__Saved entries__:
_ _ _ _

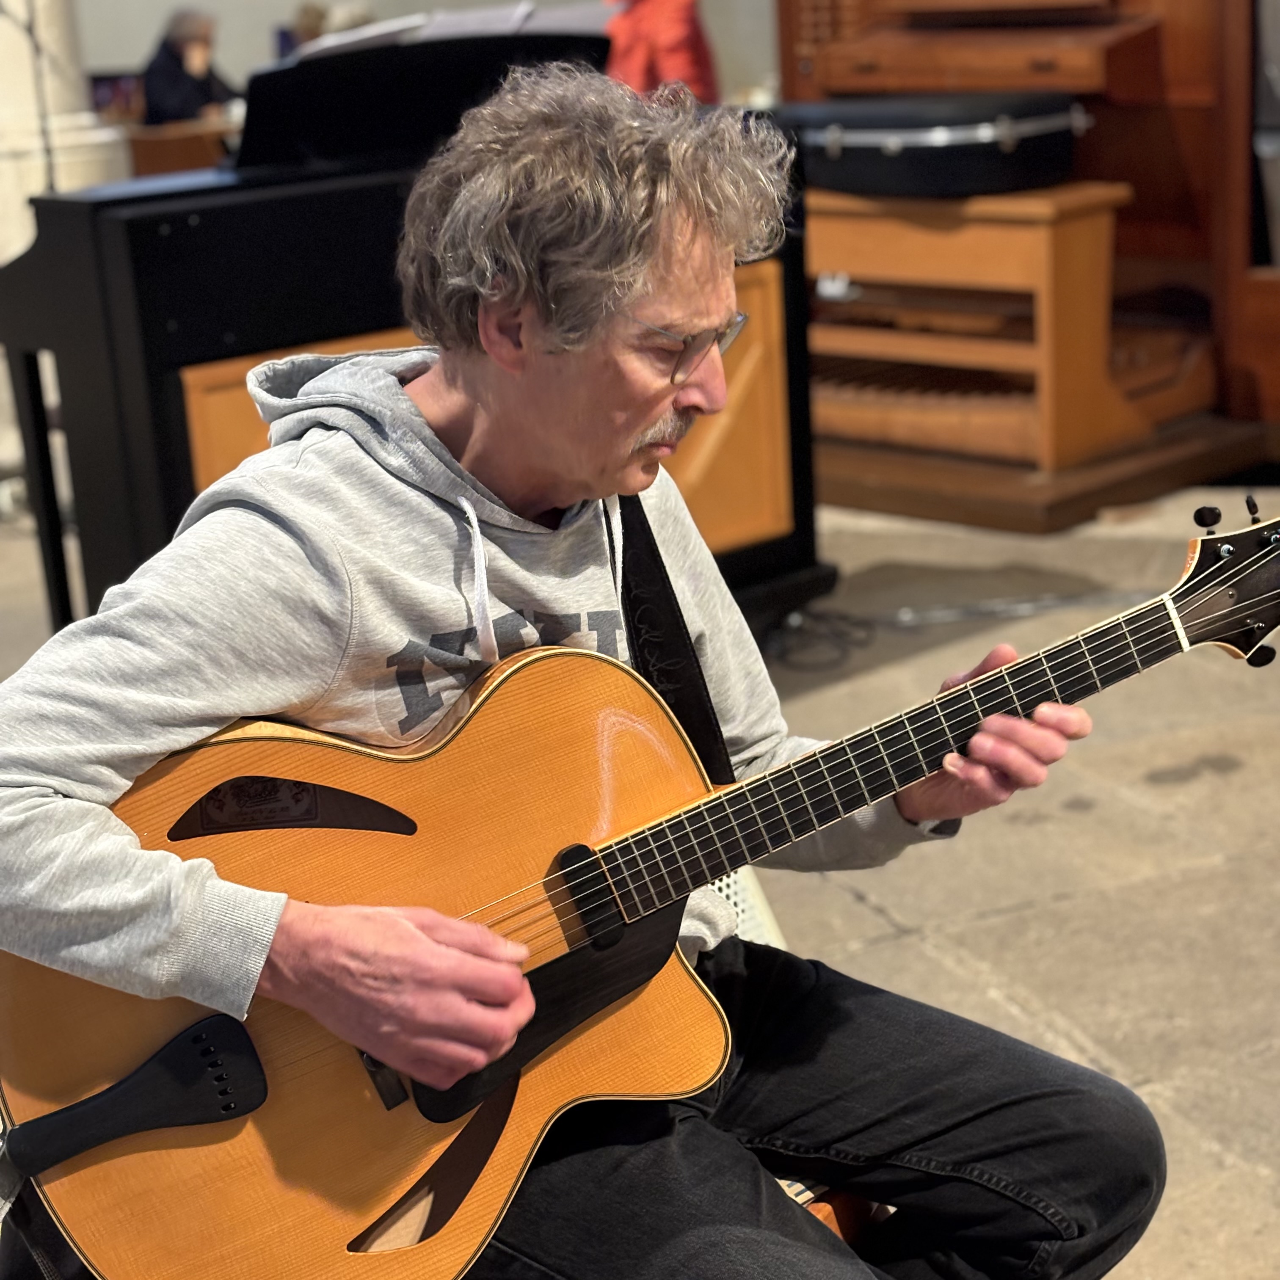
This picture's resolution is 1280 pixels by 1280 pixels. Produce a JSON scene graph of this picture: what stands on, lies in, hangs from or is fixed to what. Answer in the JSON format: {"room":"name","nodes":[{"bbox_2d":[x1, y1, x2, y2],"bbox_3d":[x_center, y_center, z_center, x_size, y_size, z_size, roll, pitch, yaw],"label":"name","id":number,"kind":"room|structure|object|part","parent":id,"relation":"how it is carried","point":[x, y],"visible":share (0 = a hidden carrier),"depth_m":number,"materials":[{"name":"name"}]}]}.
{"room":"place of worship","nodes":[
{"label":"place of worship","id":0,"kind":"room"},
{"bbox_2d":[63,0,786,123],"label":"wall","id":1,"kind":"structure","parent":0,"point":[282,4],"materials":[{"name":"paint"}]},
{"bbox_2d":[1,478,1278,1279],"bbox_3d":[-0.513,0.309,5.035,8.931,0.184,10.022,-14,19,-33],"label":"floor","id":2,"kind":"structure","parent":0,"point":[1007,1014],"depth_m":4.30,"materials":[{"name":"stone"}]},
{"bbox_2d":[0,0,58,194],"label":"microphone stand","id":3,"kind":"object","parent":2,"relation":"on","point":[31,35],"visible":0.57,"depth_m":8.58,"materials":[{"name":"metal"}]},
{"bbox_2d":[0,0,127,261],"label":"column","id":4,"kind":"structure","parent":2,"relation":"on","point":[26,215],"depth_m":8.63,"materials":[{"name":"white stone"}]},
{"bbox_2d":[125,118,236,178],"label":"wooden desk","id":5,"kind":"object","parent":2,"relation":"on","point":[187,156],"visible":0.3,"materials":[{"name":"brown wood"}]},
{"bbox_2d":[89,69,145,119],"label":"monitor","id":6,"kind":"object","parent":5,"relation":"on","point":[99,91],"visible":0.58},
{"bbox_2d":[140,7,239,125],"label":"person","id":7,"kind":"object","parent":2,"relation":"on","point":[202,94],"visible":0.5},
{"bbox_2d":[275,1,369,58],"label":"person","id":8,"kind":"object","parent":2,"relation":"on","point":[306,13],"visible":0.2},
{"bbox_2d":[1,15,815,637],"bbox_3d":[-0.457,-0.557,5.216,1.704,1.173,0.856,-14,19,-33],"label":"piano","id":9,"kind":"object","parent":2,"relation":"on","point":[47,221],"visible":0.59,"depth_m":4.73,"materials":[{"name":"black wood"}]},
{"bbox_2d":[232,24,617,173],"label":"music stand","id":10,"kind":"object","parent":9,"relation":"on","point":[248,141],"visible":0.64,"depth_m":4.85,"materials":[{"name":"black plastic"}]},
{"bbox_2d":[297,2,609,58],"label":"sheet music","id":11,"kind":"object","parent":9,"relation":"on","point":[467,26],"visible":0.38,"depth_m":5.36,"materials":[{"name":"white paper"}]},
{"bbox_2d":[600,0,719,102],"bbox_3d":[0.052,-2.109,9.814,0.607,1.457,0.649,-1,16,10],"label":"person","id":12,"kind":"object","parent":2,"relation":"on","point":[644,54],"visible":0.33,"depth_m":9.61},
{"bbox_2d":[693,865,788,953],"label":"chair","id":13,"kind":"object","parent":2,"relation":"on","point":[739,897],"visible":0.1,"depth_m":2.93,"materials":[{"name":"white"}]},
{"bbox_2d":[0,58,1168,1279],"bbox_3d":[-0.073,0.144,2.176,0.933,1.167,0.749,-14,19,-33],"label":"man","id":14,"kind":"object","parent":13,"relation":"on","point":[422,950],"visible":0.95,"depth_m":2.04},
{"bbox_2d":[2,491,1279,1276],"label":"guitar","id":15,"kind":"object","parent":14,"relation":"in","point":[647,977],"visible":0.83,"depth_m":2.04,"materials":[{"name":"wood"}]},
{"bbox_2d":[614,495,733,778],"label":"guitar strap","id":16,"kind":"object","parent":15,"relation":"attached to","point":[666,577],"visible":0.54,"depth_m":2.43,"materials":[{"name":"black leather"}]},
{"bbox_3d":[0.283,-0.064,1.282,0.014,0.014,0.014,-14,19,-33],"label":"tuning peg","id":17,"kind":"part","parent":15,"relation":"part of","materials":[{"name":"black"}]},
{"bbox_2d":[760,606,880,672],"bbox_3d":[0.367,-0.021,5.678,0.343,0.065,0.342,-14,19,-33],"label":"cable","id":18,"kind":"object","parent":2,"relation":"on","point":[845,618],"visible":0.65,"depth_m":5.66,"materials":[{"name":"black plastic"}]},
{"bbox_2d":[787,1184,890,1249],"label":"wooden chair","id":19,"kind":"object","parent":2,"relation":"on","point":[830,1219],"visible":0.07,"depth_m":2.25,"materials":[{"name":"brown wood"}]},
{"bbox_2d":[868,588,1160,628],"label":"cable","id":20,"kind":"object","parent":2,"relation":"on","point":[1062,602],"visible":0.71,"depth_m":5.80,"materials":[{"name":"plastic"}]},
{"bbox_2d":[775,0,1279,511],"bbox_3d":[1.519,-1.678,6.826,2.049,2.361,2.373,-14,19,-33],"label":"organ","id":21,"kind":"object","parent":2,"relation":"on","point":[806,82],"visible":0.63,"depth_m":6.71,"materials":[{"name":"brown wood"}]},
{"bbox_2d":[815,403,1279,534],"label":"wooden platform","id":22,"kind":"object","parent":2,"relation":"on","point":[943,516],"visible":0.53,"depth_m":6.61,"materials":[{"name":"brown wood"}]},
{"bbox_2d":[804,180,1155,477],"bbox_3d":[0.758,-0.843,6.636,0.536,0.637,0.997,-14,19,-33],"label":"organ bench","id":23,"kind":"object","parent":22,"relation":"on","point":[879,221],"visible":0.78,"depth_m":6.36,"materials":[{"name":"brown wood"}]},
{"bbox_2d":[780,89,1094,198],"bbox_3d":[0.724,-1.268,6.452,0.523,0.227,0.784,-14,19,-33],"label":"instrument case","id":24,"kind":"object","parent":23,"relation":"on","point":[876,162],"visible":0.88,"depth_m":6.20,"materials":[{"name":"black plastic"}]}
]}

_ _ _ _

A word-for-word restatement of all the lines above is needed, with the pictures omitted.

This picture's resolution is 1280 pixels by 1280 pixels. Produce a JSON scene graph of this picture: what stands on, lies in, hangs from or is fixed to what. Answer in the JSON format: {"room":"name","nodes":[{"bbox_2d":[x1, y1, x2, y2],"bbox_3d":[x_center, y_center, z_center, x_size, y_size, z_size, roll, pitch, yaw],"label":"name","id":number,"kind":"room|structure|object|part","parent":id,"relation":"how it is carried","point":[x, y],"visible":share (0 = a hidden carrier),"depth_m":number,"materials":[{"name":"name"}]}]}.
{"room":"place of worship","nodes":[
{"label":"place of worship","id":0,"kind":"room"},
{"bbox_2d":[63,0,786,123],"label":"wall","id":1,"kind":"structure","parent":0,"point":[282,4],"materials":[{"name":"paint"}]},
{"bbox_2d":[1,478,1278,1279],"bbox_3d":[-0.513,0.309,5.035,8.931,0.184,10.022,-14,19,-33],"label":"floor","id":2,"kind":"structure","parent":0,"point":[1007,1014],"depth_m":4.30,"materials":[{"name":"stone"}]},
{"bbox_2d":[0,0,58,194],"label":"microphone stand","id":3,"kind":"object","parent":2,"relation":"on","point":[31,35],"visible":0.57,"depth_m":8.58,"materials":[{"name":"metal"}]},
{"bbox_2d":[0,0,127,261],"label":"column","id":4,"kind":"structure","parent":2,"relation":"on","point":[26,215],"depth_m":8.63,"materials":[{"name":"white stone"}]},
{"bbox_2d":[125,118,236,178],"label":"wooden desk","id":5,"kind":"object","parent":2,"relation":"on","point":[187,156],"visible":0.3,"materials":[{"name":"brown wood"}]},
{"bbox_2d":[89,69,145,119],"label":"monitor","id":6,"kind":"object","parent":5,"relation":"on","point":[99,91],"visible":0.58},
{"bbox_2d":[140,7,239,125],"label":"person","id":7,"kind":"object","parent":2,"relation":"on","point":[202,94],"visible":0.5},
{"bbox_2d":[275,1,369,58],"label":"person","id":8,"kind":"object","parent":2,"relation":"on","point":[306,13],"visible":0.2},
{"bbox_2d":[1,15,815,637],"bbox_3d":[-0.457,-0.557,5.216,1.704,1.173,0.856,-14,19,-33],"label":"piano","id":9,"kind":"object","parent":2,"relation":"on","point":[47,221],"visible":0.59,"depth_m":4.73,"materials":[{"name":"black wood"}]},
{"bbox_2d":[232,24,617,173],"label":"music stand","id":10,"kind":"object","parent":9,"relation":"on","point":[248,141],"visible":0.64,"depth_m":4.85,"materials":[{"name":"black plastic"}]},
{"bbox_2d":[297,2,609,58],"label":"sheet music","id":11,"kind":"object","parent":9,"relation":"on","point":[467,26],"visible":0.38,"depth_m":5.36,"materials":[{"name":"white paper"}]},
{"bbox_2d":[600,0,719,102],"bbox_3d":[0.052,-2.109,9.814,0.607,1.457,0.649,-1,16,10],"label":"person","id":12,"kind":"object","parent":2,"relation":"on","point":[644,54],"visible":0.33,"depth_m":9.61},
{"bbox_2d":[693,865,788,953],"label":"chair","id":13,"kind":"object","parent":2,"relation":"on","point":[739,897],"visible":0.1,"depth_m":2.93,"materials":[{"name":"white"}]},
{"bbox_2d":[0,58,1168,1279],"bbox_3d":[-0.073,0.144,2.176,0.933,1.167,0.749,-14,19,-33],"label":"man","id":14,"kind":"object","parent":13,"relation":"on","point":[422,950],"visible":0.95,"depth_m":2.04},
{"bbox_2d":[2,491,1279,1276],"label":"guitar","id":15,"kind":"object","parent":14,"relation":"in","point":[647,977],"visible":0.83,"depth_m":2.04,"materials":[{"name":"wood"}]},
{"bbox_2d":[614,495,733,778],"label":"guitar strap","id":16,"kind":"object","parent":15,"relation":"attached to","point":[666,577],"visible":0.54,"depth_m":2.43,"materials":[{"name":"black leather"}]},
{"bbox_3d":[0.283,-0.064,1.282,0.014,0.014,0.014,-14,19,-33],"label":"tuning peg","id":17,"kind":"part","parent":15,"relation":"part of","materials":[{"name":"black"}]},
{"bbox_2d":[760,606,880,672],"bbox_3d":[0.367,-0.021,5.678,0.343,0.065,0.342,-14,19,-33],"label":"cable","id":18,"kind":"object","parent":2,"relation":"on","point":[845,618],"visible":0.65,"depth_m":5.66,"materials":[{"name":"black plastic"}]},
{"bbox_2d":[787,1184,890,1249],"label":"wooden chair","id":19,"kind":"object","parent":2,"relation":"on","point":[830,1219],"visible":0.07,"depth_m":2.25,"materials":[{"name":"brown wood"}]},
{"bbox_2d":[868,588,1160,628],"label":"cable","id":20,"kind":"object","parent":2,"relation":"on","point":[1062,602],"visible":0.71,"depth_m":5.80,"materials":[{"name":"plastic"}]},
{"bbox_2d":[775,0,1279,511],"bbox_3d":[1.519,-1.678,6.826,2.049,2.361,2.373,-14,19,-33],"label":"organ","id":21,"kind":"object","parent":2,"relation":"on","point":[806,82],"visible":0.63,"depth_m":6.71,"materials":[{"name":"brown wood"}]},
{"bbox_2d":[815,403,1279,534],"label":"wooden platform","id":22,"kind":"object","parent":2,"relation":"on","point":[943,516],"visible":0.53,"depth_m":6.61,"materials":[{"name":"brown wood"}]},
{"bbox_2d":[804,180,1155,477],"bbox_3d":[0.758,-0.843,6.636,0.536,0.637,0.997,-14,19,-33],"label":"organ bench","id":23,"kind":"object","parent":22,"relation":"on","point":[879,221],"visible":0.78,"depth_m":6.36,"materials":[{"name":"brown wood"}]},
{"bbox_2d":[780,89,1094,198],"bbox_3d":[0.724,-1.268,6.452,0.523,0.227,0.784,-14,19,-33],"label":"instrument case","id":24,"kind":"object","parent":23,"relation":"on","point":[876,162],"visible":0.88,"depth_m":6.20,"materials":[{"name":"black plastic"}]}
]}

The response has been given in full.